* _Reading passage_
It’s a funny expression “Are you chicken?” meaning are you scared; so commonly heard in the playground as a taunt. In actual fact chickens are one of the scariest and feistiest birds I know. If you’ve ever introduced a chicken to an existing flock you will know how threatening and down right mean they can be. The game of “chicken” played by school children is also another interesting use of the word. Both come down to the Pecking Order that is prevalent in any flock. This is when each bird has to fight for their place within the flock and every time a new bird is introduced they have to go through the same procedure.
I had a little hen called Slippy; I was very fond of Slippy. She had a gawky face and peevish expression and a wonky, pale pink comb.
Slippy was at the bottom of the Pecking Order and it used to break my heart to see her receiving pecks and aggressive shoves around feeding time. She wouldn’t get many of the scraps I threw (despite my best endeavours) and would often be a loner wondering around pecking and scratching in solitude. However, a couple of my chickens moved onto the Big Perch in the Sky and I decided to get another four to make a round flock of eight. I gently manoeuvred the cardboard boxes containing the latest additions into the inner coop and released them into the safe confines to get used to their environment and settle down. Once suitably adjusted I opened up the door and off they went into, what I can only describe as, The Abyss…. Doris The Brave poked her beak out and promptly dived straight for the overhanging pine trees and hunkered down with Ethel-the-not-so-ready following hot on her heels and various furious, feathered fowl in hot pursuit. I turned around to see Rosemary cowering in a corner of the inner coop with an outraged (yes I can only describe it as rage) Slippy delivering a staccato of swift pecks to her head. I watched in amazement as Slippy whirled around like a hen possessed in pursuit of more fresh chicken targets; blood dripping from her gnarled beak (well not quite dripping blood but it was all getting a bit out of hand quite frankly). Slippy? My quiet, meek little lamb? This was my first lesson in the Pecking Order and it was no joke; my husband has been known to shake his head and murmur “If they were human size it’d be like something out of Jurassic Park.”

[Stored data entries]
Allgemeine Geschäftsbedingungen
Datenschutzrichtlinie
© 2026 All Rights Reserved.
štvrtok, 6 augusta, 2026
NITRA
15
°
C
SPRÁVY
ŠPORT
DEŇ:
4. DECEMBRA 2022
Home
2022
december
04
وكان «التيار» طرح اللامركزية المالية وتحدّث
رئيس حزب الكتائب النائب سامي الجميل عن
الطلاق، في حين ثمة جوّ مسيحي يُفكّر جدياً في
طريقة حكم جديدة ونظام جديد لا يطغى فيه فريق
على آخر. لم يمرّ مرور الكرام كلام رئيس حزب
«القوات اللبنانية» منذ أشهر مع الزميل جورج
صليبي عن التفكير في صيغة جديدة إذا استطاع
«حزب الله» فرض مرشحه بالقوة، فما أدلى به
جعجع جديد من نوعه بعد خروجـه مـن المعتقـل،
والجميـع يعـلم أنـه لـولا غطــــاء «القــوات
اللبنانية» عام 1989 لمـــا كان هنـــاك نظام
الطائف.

==

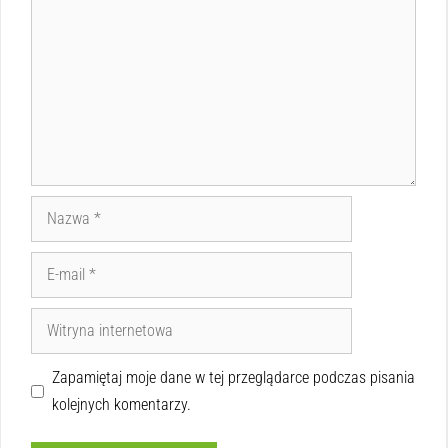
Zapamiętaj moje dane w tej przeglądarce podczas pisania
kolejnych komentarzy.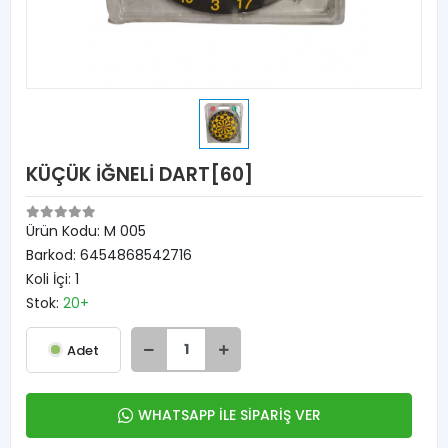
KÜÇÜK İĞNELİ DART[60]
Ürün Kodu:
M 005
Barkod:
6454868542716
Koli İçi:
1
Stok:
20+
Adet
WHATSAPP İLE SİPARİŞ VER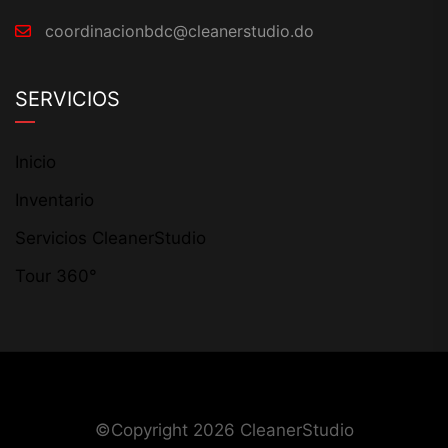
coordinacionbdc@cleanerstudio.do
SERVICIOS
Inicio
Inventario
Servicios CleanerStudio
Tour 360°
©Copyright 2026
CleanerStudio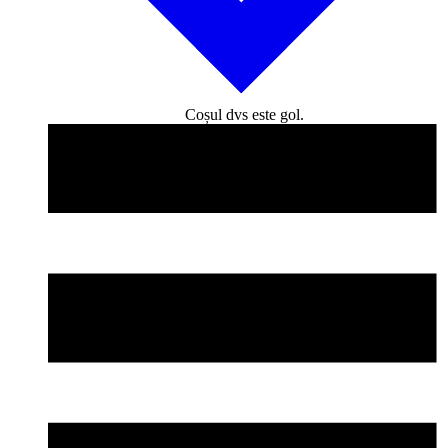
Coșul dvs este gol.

...

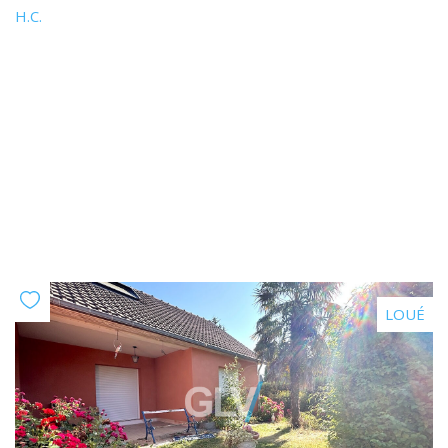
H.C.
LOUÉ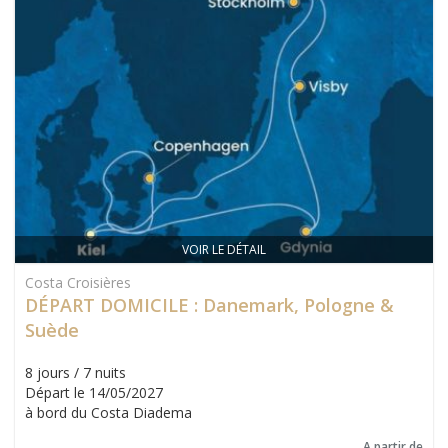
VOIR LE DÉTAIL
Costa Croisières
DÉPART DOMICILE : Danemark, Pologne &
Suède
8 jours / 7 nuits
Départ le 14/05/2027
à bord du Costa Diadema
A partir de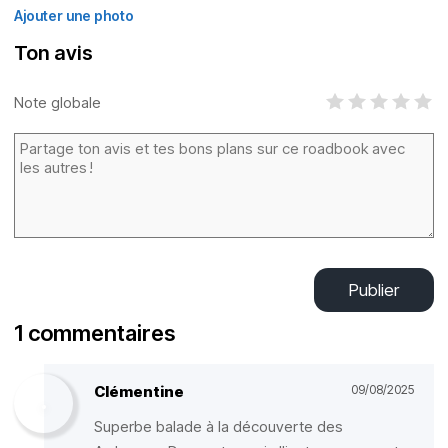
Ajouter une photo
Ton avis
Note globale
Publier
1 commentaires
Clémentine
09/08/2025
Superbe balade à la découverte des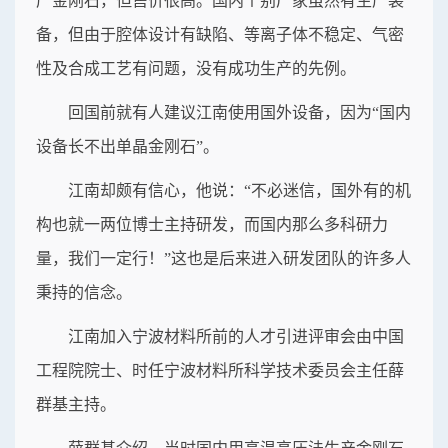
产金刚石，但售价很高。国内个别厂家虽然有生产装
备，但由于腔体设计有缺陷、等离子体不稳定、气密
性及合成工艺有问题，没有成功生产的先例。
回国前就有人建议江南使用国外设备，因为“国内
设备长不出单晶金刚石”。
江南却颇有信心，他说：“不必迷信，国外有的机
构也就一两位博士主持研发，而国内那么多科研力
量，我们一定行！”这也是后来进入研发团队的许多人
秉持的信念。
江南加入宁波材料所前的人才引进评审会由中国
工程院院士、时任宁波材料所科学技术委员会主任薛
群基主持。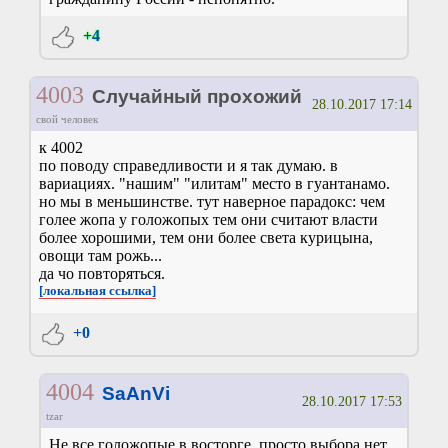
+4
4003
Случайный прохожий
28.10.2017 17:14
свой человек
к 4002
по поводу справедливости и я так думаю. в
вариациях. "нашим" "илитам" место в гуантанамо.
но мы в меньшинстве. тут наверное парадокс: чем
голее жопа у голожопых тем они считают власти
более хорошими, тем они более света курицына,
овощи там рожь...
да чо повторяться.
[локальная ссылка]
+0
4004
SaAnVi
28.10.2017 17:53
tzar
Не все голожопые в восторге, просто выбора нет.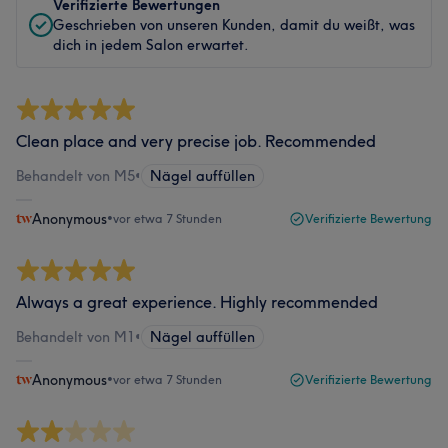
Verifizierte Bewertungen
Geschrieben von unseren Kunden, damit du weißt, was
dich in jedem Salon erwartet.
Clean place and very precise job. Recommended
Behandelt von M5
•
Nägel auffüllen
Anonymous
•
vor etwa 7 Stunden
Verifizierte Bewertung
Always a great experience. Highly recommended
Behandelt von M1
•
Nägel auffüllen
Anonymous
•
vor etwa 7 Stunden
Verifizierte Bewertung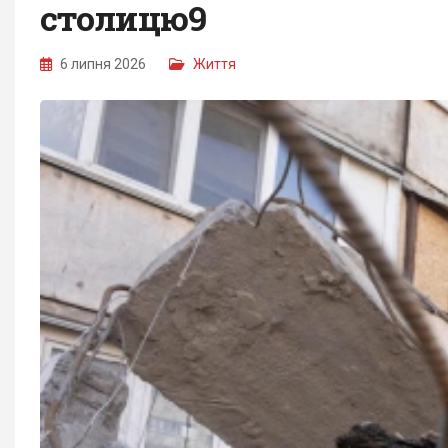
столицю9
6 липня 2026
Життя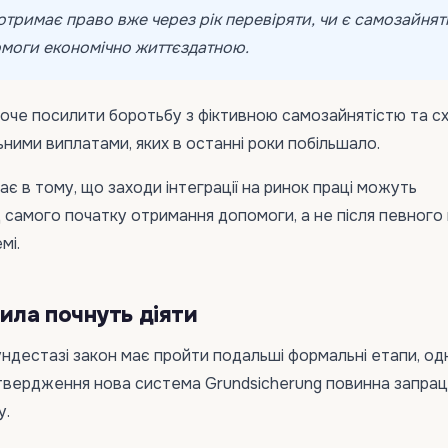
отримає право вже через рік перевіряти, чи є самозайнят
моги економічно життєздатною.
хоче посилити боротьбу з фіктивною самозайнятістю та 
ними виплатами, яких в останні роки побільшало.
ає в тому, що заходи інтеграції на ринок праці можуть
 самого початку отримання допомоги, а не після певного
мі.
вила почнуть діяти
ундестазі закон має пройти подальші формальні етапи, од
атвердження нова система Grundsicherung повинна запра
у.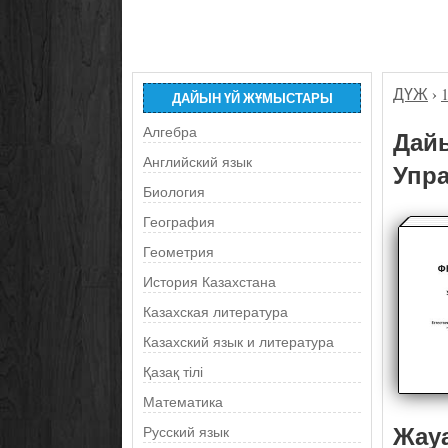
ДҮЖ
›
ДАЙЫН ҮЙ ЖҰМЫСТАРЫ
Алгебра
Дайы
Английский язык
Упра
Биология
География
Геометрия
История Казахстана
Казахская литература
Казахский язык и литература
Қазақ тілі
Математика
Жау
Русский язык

* _Task description_
Can you reproduce the entire piece about Slippy and the pecking order word for word, from its opening sentence through the final line?

* _Answer to this exercise_
It’s a funny expression “Are you chicken?” meaning are you scared; so commonly heard in the playground as a taunt. In actual fact chickens are one of the scariest and feistiest birds I know. If you’ve ever introduced a chicken to an existing flock you will know how threatening and down right mean they can be. The game of “chicken” played by school children is also another interesting use of the word. Both come down to the Pecking Order that is prevalent in any flock. This is when each bird has to fight for their place within the flock and every time a new bird is introduced they have to go through the same procedure.
I had a little hen called Slippy; I was very fond of Slippy. She had a gawky face and peevish expression and a wonky, pale pink comb.
Slippy was at the bottom of the Pecking Order and it used to break my heart to see her receiving pecks and aggressive shoves around feeding time. She wouldn’t get many of the scraps I threw (despite my best endeavours) and would often be a loner wondering around pecking and scratching in solitude. However, a couple of my chickens moved onto the Big Perch in the Sky and I decided to get another four to make a round flock of eight. I gently manoeuvred the cardboard boxes containing the latest additions into the inner coop and released them into the safe confines to get used to their environment and settle down. Once suitably adjusted I opened up the door and off they went into, what I can only describe as, The Abyss…. Doris The Brave poked her beak out and promptly dived straight for the overhanging pine trees and hunkered down with Ethel-the-not-so-ready following hot on her heels and various furious, feathered fowl in hot pursuit. I turned around to see Rosemary cowering in a corner of the inner coop with an outraged (yes I can only describe it as rage) Slippy delivering a staccato of swift pecks to her head. I watched in amazement as Slippy whirled around like a hen possessed in pursuit of more fresh chicken targets; blood dripping from her gnarled beak (well not quite dripping blood but it was all getting a bit out of hand quite frankly). Slippy? My quiet, meek little lamb? This was my first lesson in the Pecking Order and it was no joke; my husband has been known to shake his head and murmur “If they were human size it’d be like something out of Jurassic Park.”